(Records provided)

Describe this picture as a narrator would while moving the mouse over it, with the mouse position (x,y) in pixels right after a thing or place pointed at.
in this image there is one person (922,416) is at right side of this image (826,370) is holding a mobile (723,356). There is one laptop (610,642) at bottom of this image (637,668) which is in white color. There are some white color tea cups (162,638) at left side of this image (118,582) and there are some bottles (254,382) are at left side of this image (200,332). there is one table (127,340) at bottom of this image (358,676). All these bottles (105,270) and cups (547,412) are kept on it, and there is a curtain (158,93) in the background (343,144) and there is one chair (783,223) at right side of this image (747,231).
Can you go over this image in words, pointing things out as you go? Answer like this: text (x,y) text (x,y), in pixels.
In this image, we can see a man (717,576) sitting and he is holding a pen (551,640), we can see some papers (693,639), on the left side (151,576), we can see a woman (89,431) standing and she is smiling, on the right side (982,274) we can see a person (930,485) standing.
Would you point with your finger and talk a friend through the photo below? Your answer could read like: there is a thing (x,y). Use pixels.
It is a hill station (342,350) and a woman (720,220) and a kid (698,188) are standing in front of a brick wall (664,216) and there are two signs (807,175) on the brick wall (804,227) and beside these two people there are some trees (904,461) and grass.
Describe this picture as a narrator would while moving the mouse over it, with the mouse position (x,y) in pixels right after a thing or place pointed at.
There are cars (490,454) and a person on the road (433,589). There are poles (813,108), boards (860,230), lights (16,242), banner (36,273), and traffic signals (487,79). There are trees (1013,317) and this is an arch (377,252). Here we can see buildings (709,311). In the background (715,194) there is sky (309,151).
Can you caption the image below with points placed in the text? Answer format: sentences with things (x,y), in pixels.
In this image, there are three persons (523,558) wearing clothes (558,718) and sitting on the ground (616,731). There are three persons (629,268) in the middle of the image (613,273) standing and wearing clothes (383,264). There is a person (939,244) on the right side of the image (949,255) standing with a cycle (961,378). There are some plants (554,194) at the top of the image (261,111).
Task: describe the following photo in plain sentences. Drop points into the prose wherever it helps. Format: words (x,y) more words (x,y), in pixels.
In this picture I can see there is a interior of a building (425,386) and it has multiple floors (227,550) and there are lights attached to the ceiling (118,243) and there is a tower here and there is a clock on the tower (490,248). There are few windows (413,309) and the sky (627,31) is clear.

(End Records provided)

## What the exercise asks
All the entries should be output exactly as given.

## Output of the exercise
Describe this picture as a narrator would while moving the mouse over it, with the mouse position (x,y) in pixels right after a thing or place pointed at.
in this image there is one person (922,416) is at right side of this image (826,370) is holding a mobile (723,356). There is one laptop (610,642) at bottom of this image (637,668) which is in white color. There are some white color tea cups (162,638) at left side of this image (118,582) and there are some bottles (254,382) are at left side of this image (200,332). there is one table (127,340) at bottom of this image (358,676). All these bottles (105,270) and cups (547,412) are kept on it, and there is a curtain (158,93) in the background (343,144) and there is one chair (783,223) at right side of this image (747,231).
Can you go over this image in words, pointing things out as you go? Answer like this: text (x,y) text (x,y), in pixels.
In this image, we can see a man (717,576) sitting and he is holding a pen (551,640), we can see some papers (693,639), on the left side (151,576), we can see a woman (89,431) standing and she is smiling, on the right side (982,274) we can see a person (930,485) standing.
Would you point with your finger and talk a friend through the photo below? Your answer could read like: there is a thing (x,y). Use pixels.
It is a hill station (342,350) and a woman (720,220) and a kid (698,188) are standing in front of a brick wall (664,216) and there are two signs (807,175) on the brick wall (804,227) and beside these two people there are some trees (904,461) and grass.
Describe this picture as a narrator would while moving the mouse over it, with the mouse position (x,y) in pixels right after a thing or place pointed at.
There are cars (490,454) and a person on the road (433,589). There are poles (813,108), boards (860,230), lights (16,242), banner (36,273), and traffic signals (487,79). There are trees (1013,317) and this is an arch (377,252). Here we can see buildings (709,311). In the background (715,194) there is sky (309,151).
Can you caption the image below with points placed in the text? Answer format: sentences with things (x,y), in pixels.
In this image, there are three persons (523,558) wearing clothes (558,718) and sitting on the ground (616,731). There are three persons (629,268) in the middle of the image (613,273) standing and wearing clothes (383,264). There is a person (939,244) on the right side of the image (949,255) standing with a cycle (961,378). There are some plants (554,194) at the top of the image (261,111).
Task: describe the following photo in plain sentences. Drop points into the prose wherever it helps. Format: words (x,y) more words (x,y), in pixels.
In this picture I can see there is a interior of a building (425,386) and it has multiple floors (227,550) and there are lights attached to the ceiling (118,243) and there is a tower here and there is a clock on the tower (490,248). There are few windows (413,309) and the sky (627,31) is clear.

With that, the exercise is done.